◆ ASSIGNMENT:
Could the data below be printed out exactly, with the pictures left out?
*** Block opens ***
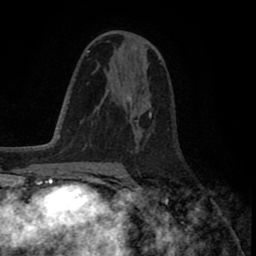
Breast MRI (dynamic contrast-enhanced), one axial slice; slice 47 of 80 in the series (ordered by position); cropped to one breast; dynamic contrast-enhanced series, time point 2 of 8 at this slice position (early post-contrast); 1.5 T; TE 2.6 ms, TR 5.6 ms; 2 mm slice thickness; 256 × 256 image matrix. Female patient.
Annotated regions visible in this slice (semi-automatic segmentation, software-assisted and operator-edited):
- enhancing-tissue mask used for the functional tumour volume (all voxels passing the contrast-enhancement thresholds inside the analysis volume; usually the tumour): bounding box (x1, y1, x2, y2) in pixels: (117, 73, 140, 131)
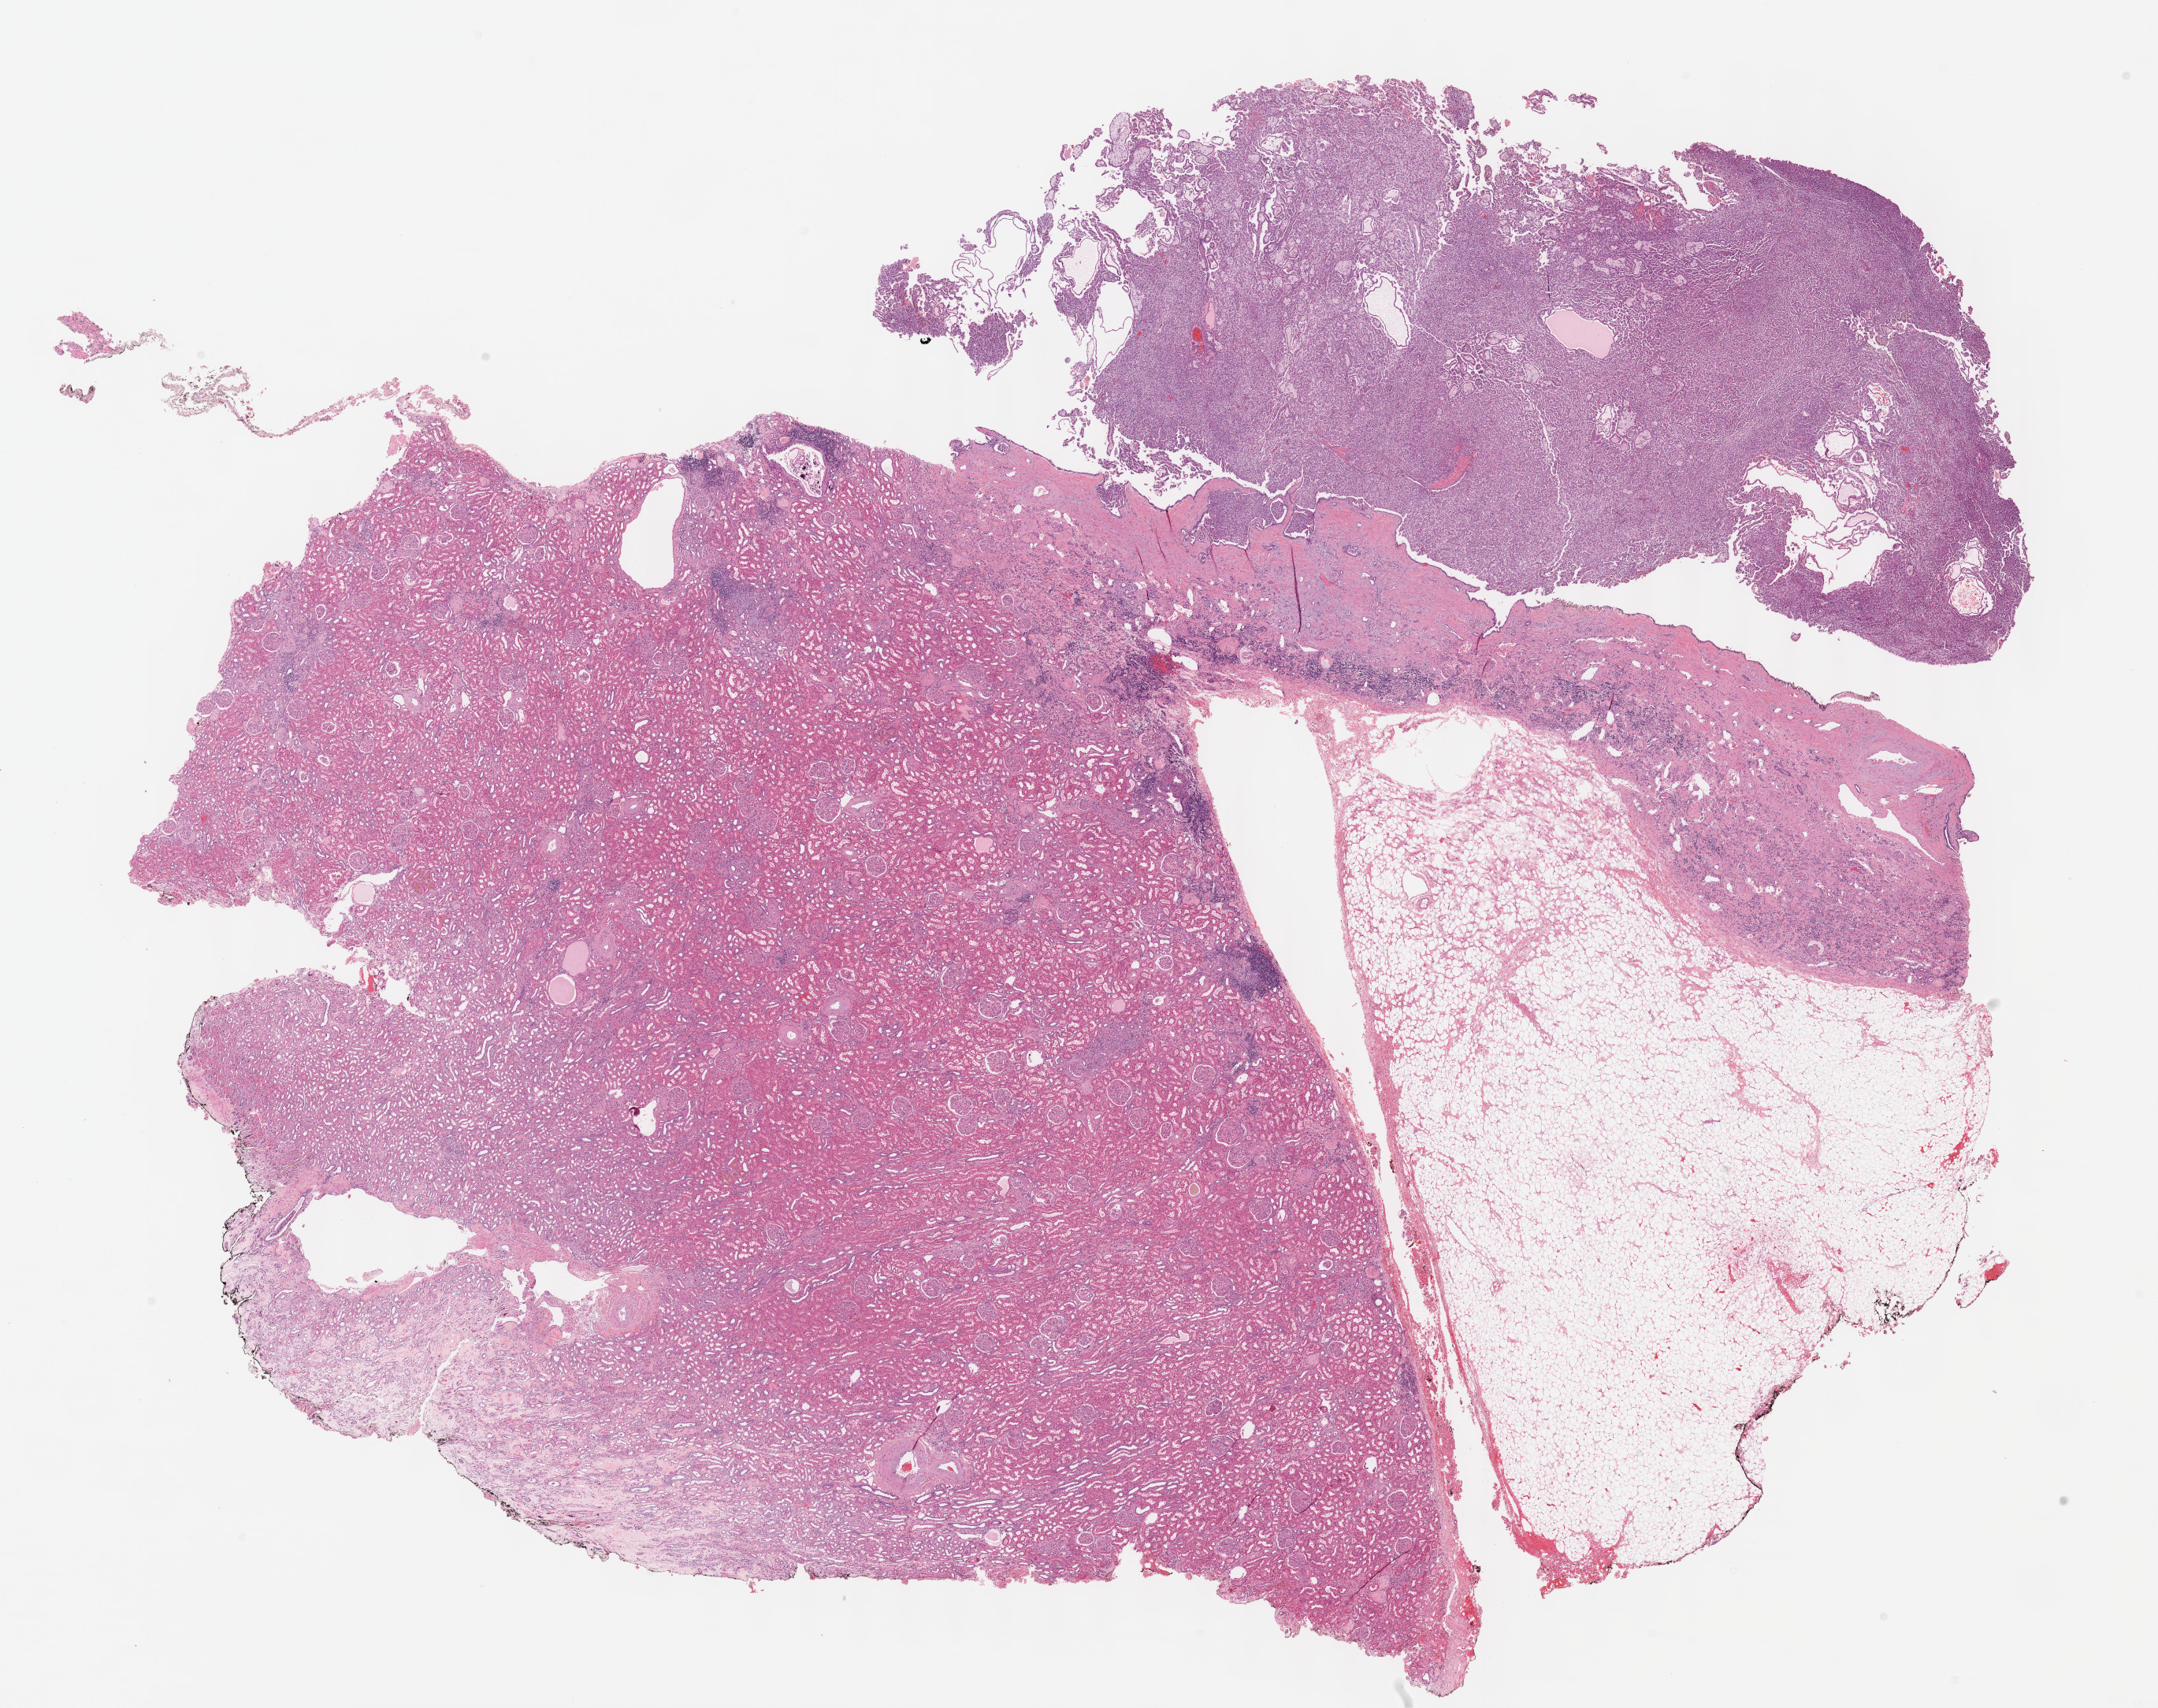
Hematoxylin and eosin (H&E) stained whole-slide image — shown as a low-resolution overview of the whole scanned area (about 22.1 x 17.5 mm, slide scanned at 40x). Formalin-fixed paraffin-embedded (FFPE) diagnostic section. Primary tumour sample from the kidney. Patient: male, age at initial diagnosis 77 years.
* TNM: T1b NX MX
* laterality: right
* AJCC pathologic stage: I (6th edition)
* pathologic diagnosis: Papillary adenocarcinoma, NOS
*** Block closes ***
◆ ANSWER TO THIS TASK:
Breast MRI (dynamic contrast-enhanced), one axial slice; slice 47 of 80 in the series (ordered by position); cropped to one breast; dynamic contrast-enhanced series, time point 2 of 8 at this slice position (early post-contrast); 1.5 T; TE 2.6 ms, TR 5.6 ms; 2 mm slice thickness; 256 × 256 image matrix. Female patient.
Annotated regions visible in this slice (semi-automatic segmentation, software-assisted and operator-edited):
- enhancing-tissue mask used for the functional tumour volume (all voxels passing the contrast-enhancement thresholds inside the analysis volume; usually the tumour): bounding box (x1, y1, x2, y2) in pixels: (117, 73, 140, 131)
Hematoxylin and eosin (H&E) stained whole-slide image — shown as a low-resolution overview of the whole scanned area (about 22.1 x 17.5 mm, slide scanned at 40x). Formalin-fixed paraffin-embedded (FFPE) diagnostic section. Primary tumour sample from the kidney. Patient: male, age at initial diagnosis 77 years.
* TNM: T1b NX MX
* laterality: right
* AJCC pathologic stage: I (6th edition)
* pathologic diagnosis: Papillary adenocarcinoma, NOS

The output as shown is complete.